At Poets House in SoHo, architect Louise Braverman put the writing on the wall

Laura Fisher Kaiser -- Interior Design, 9/1/2002

Louise Braverman's treatment of Poets House is an architectural haiku: efficient, economical, and speaking volumes through a few well chosen lines. On a starving-artist's budget, the architect has carved out five offices and two reading-meeting rooms, leaving an airy, light-filled space for exhibits and events at the SoHo nonprofit, cofounded by poet Stanley Kunitz and arts administrator Elizabeth Kray as a literary center, poetry archive, and gathering spot.

Braverman had been working with Poets House since 1990, when she designed its reading room and office. The staff increased from two to seven, and quarters grew so tight that not a single extra book could be wedged onto the shelves by the time the organization could afford to lease more real estate across the hall, bringing available square footage to 5,000. Braverman sought to make the most of the additional space despite the modest budget. "Every move has some kind of multipurpose benefit," she says. She reupholstered donated chairs and scoured discount shops for contemporary furniture. "Ikea was our store," she reveals. Braverman's palette consists of pumped-up earth tones, and the walls are tattooed with lines of poetry: vinyl letters with adhesive backing. "This wasn't just, 'Let's slap some poems on the wall,'" she explains. "Each verse was carefully selected. The space isn't supposed to look like the 'academy,' all dark paneled walls and musty volumes."

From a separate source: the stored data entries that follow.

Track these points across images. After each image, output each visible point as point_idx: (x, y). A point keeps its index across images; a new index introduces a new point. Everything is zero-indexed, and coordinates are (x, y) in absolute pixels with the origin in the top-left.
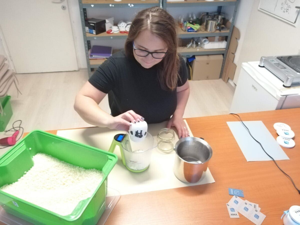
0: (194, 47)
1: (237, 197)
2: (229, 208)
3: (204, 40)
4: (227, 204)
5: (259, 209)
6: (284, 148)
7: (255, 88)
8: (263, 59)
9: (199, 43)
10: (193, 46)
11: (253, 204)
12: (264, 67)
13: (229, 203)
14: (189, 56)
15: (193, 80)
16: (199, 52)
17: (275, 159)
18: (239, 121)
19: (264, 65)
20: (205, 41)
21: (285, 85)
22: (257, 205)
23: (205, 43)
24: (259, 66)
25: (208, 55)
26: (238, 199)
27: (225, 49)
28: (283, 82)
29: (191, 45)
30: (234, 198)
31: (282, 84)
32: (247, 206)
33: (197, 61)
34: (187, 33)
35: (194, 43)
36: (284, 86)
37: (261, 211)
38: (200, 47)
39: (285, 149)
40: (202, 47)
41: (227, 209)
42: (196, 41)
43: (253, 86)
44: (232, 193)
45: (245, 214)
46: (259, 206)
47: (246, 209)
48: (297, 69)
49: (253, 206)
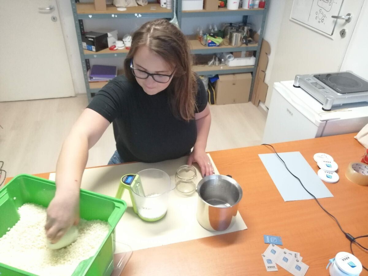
0: (217, 64)
1: (274, 246)
2: (265, 259)
4: (262, 254)
5: (300, 258)
6: (326, 183)
7: (290, 112)
8: (298, 77)
9: (223, 60)
10: (216, 64)
11: (293, 253)
12: (299, 87)
13: (265, 254)
14: (211, 75)
15: (217, 105)
16: (222, 70)
17: (316, 198)
18: (274, 153)
19: (299, 84)
20: (229, 57)
21: (325, 108)
22: (298, 254)
23: (230, 60)
24: (294, 86)
25: (234, 74)
26: (276, 248)
27: (253, 67)
28: (323, 104)
29: (213, 63)
30: (270, 247)
32: (287, 256)
33: (220, 82)
34: (207, 48)
35: (217, 59)
36: (323, 109)
37: (303, 261)
38: (223, 64)
40: (226, 65)
41: (262, 260)
42: (219, 57)
43: (288, 110)
44: (269, 241)
45: (284, 265)
46: (301, 255)
47: (286, 260)
48: (337, 89)
49: (294, 255)
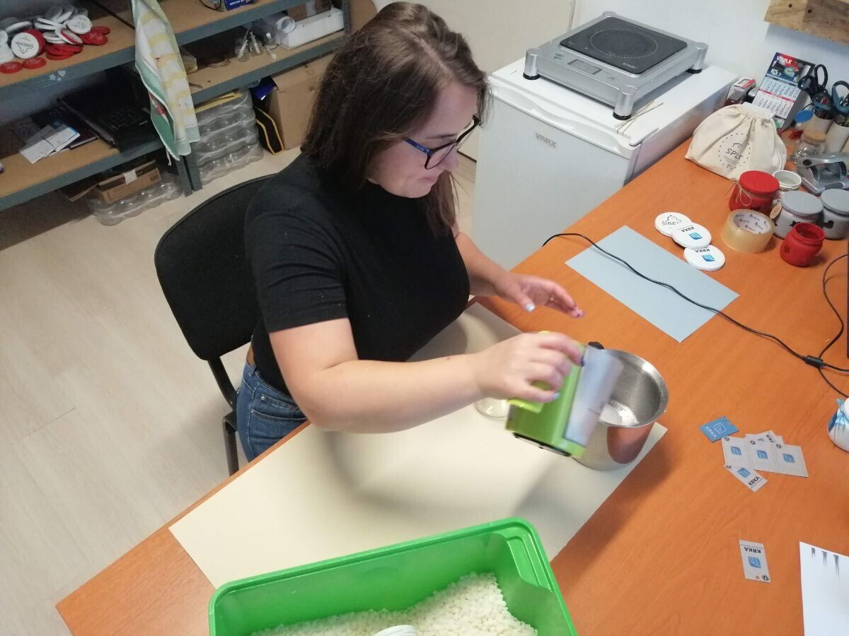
0: (258, 51)
1: (728, 440)
2: (734, 471)
3: (280, 22)
4: (725, 466)
5: (779, 440)
6: (711, 273)
7: (547, 141)
8: (533, 57)
9: (268, 35)
10: (254, 49)
11: (763, 435)
12: (538, 77)
13: (728, 462)
14: (254, 83)
16: (277, 63)
17: (720, 310)
18: (588, 246)
19: (538, 71)
20: (284, 25)
21: (620, 114)
22: (771, 433)
23: (287, 30)
24: (526, 77)
25: (304, 64)
26: (735, 441)
27: (342, 34)
29: (248, 47)
30: (727, 445)
31: (611, 112)
32: (759, 446)
33: (281, 92)
34: (227, 14)
35: (253, 37)
36: (616, 116)
37: (787, 442)
38: (272, 44)
39: (715, 274)
40: (278, 45)
41: (732, 475)
42: (259, 32)
43: (538, 137)
44: (715, 436)
45: (769, 465)
46: (777, 434)
47: (762, 454)
48: (624, 64)
49: (767, 439)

The spare design was compelled not only by cost but also by mission, which managing director Jane Preston sums up, poetically enough, as "making room for the poetry." Poems and fragments of verse wrap around walls and inhabit nooks, waiting to be discovered and appreciated word by thoughtfully placed word. From "Asphodel, That Greeny Flower" by William Carlos Williams, a single line ("of what is found there") is parsed into five cubbies that form a display shelf. A snippet of Emily Dickinson ("The Spreading wide my narrow Hands To gather…") marches across a wall, but you have to turn the corner to find to the last word, "Paradise." Even the storage room provides a dose of inspiration, with a Gerard Manley Hopkins poem over the photocopy machine. "Late at night, when you're getting out a grant proposal, you can look up and read Hopkins and remember that 'sheer plod makes plough,'" Preston says with a laugh.

Braverman incorporated several quirks, such as a cockeyed window in the children's room, to serve as a metaphor for the way that poems can take the mind in unexpected directions. "It's about layered meanings," she says. "The movement of words across a plane is like a human body moving through space."